_Vorliegender Text_
+---+
Verbraucherschützer fordern härtere Strafen gegen unappetitliche Machenschaften in der Fleischbranche. Bayerische Händler konnten bundesweit ranzige Döner verkaufen. Dabei hatte Bundesminister Seehofer vor kurzem „null Toleranz“ angekündigt

VON HANNA GERSMANN

Vergammelte Dönerspieße landen auf dem Teller, in Kühlhäusern lagert überfälliges Entenfleisch. „Sie können so etwas nicht verhindern, da sind Kriminelle am Werk“, sagte dazu gestern eine Sprecherin vom Bundesverbraucherminister Horst Seehofer der taz. „Sie können nur aufdecken und bestrafen.“ Vor kurzem hörte sich das noch anders an.

Der CSU-Politiker Seehofer hatte Ende letzten Jahres – ein paar Wochen nach seinem Amtsantritt – die Devise ausgegeben: „Null Toleranz“ für Fleischaffären. Damals hatten abgelaufenes Hackfleisch in Rewe-Supermärkten und gammeliges Wildbret bei der niederbayerischen Firma Berger Aufsehen erregt.

In der vergangenen Woche haben Ermittler bei Razzien in Kühlhäusern in München und Niederbayern nun aber wieder rund 100 Tonnen Uraltfleisch gefunden. Als „ranzig, grünlich und ekelerregend“ beschrieben Fahnder die Ware. Und die ist, so steht jetzt fest, an Gastronomen im ganzen Bundesgebiet und ins europäische Ausland geliefert worden. Am Freitag hatten die bayerischen Behörden Bundesländer informiert, in denen die Gammelfleischer Kunden hatten. Samstag wurden dann mehrere hundert Kilo Fleisch in Hessen und Rheinland-Pfalz beschlagnahmt, gestern in Niedersachsen und NRW.
+---+
_Gezeigte Datensätze_
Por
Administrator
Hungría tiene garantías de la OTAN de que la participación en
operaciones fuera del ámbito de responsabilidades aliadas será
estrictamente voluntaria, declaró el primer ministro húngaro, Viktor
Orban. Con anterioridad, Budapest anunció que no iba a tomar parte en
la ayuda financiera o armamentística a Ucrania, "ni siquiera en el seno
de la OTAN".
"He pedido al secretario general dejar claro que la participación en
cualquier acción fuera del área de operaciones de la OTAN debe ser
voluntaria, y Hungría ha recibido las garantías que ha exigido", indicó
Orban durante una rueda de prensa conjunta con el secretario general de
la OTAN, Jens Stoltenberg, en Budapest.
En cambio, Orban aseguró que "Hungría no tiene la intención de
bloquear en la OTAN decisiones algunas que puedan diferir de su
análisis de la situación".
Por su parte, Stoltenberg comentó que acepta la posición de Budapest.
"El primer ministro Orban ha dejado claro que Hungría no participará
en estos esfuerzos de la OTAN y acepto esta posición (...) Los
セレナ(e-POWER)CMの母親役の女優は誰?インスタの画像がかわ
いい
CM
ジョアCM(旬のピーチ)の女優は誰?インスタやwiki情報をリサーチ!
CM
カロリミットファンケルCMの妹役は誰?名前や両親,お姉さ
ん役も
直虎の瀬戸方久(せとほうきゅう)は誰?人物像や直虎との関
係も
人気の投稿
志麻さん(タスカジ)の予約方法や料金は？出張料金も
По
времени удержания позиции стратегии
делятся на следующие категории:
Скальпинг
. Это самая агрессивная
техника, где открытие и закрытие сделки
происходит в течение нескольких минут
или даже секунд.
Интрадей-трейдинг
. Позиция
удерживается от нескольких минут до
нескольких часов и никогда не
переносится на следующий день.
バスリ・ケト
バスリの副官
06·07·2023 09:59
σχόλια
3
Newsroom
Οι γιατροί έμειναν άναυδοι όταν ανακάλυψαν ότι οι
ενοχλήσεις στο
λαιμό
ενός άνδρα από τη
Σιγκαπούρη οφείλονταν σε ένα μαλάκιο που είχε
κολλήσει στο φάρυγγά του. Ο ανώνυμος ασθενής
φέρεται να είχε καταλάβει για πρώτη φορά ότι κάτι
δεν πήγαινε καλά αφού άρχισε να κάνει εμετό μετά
+---+
_Arbeitsauftrag_
Schreibe die Fortsetzung des Berichts über das verdorbene Fleisch aus bayerischen Kühlhäusern und beginne direkt nach seinem letzten Satz.

_Antwortbereich_
Thilo Bode von der Verbraucherschutzorganisation Foodwatch wundert der Fund nicht. „Der Betrug hat System“, sagt er. Der Staat mache es Fleischtricksern leicht, sie würden kaum erwischt. Zugleich seien die Gewinnmargen beim Geschäft mit Fleischmüll groß.

Der Bundesverbraucherminister schiebt die Verantwortung auf die Länder. Sie sind für die Überwachung des Fleischhandels zuständig. Seehofer wirft ihnen vor: „Die Qualität der Kontrolle, die Kontrolldichte bedarf dringend der Verbesserung.“

„Das allein hilft nicht“, erwidert Thilo Bode. Niemals könnten alle Schnitzel oder Rinderfilets getestet werden. Der Verbraucherschützer fordert härtere Strafen, nämlich Bußgelder, die nach Umsätzen gestaffelt werden. Bislang wird, wer mit ekligem Fleisch handelt, höchstens zu 20.000 Euro verdonnert. Nach dem Lebensmittel- und Futtermittelrecht droht auch Haft – bis zu fünf Jahre, wenn Menschen zu Schaden kommen. Das lässt sich aber kaum nachweisen. So werden die Täter nie zu mehr als einigen Monaten Bewährungsstrafe verurteilt.

Sowieso hieße die beste Abschreckung „name and shame“, meint Bode, also die Schuldigen beim Namen nennen und an den Pranger stellen. Würden die Behörden die Namen der einschlägigen Lieferanten veröffentlichen, würden die ihre Ware nicht mehr los. „Doch da traut sich Seehofer nicht ran“, kritisiert Bode. Der Minister habe zwar ein Verbraucherinformationsgesetz auf den Weg gebracht. Das sei aber so formuliert, dass der Bürger auch in Zukunft nicht erfährt, wer hinter dem ekligen Essen steckt. Ein Trost: Zu lange tiefgekühltes Fleisch, sagen Lebensmittelexperten, macht nicht gleich krank.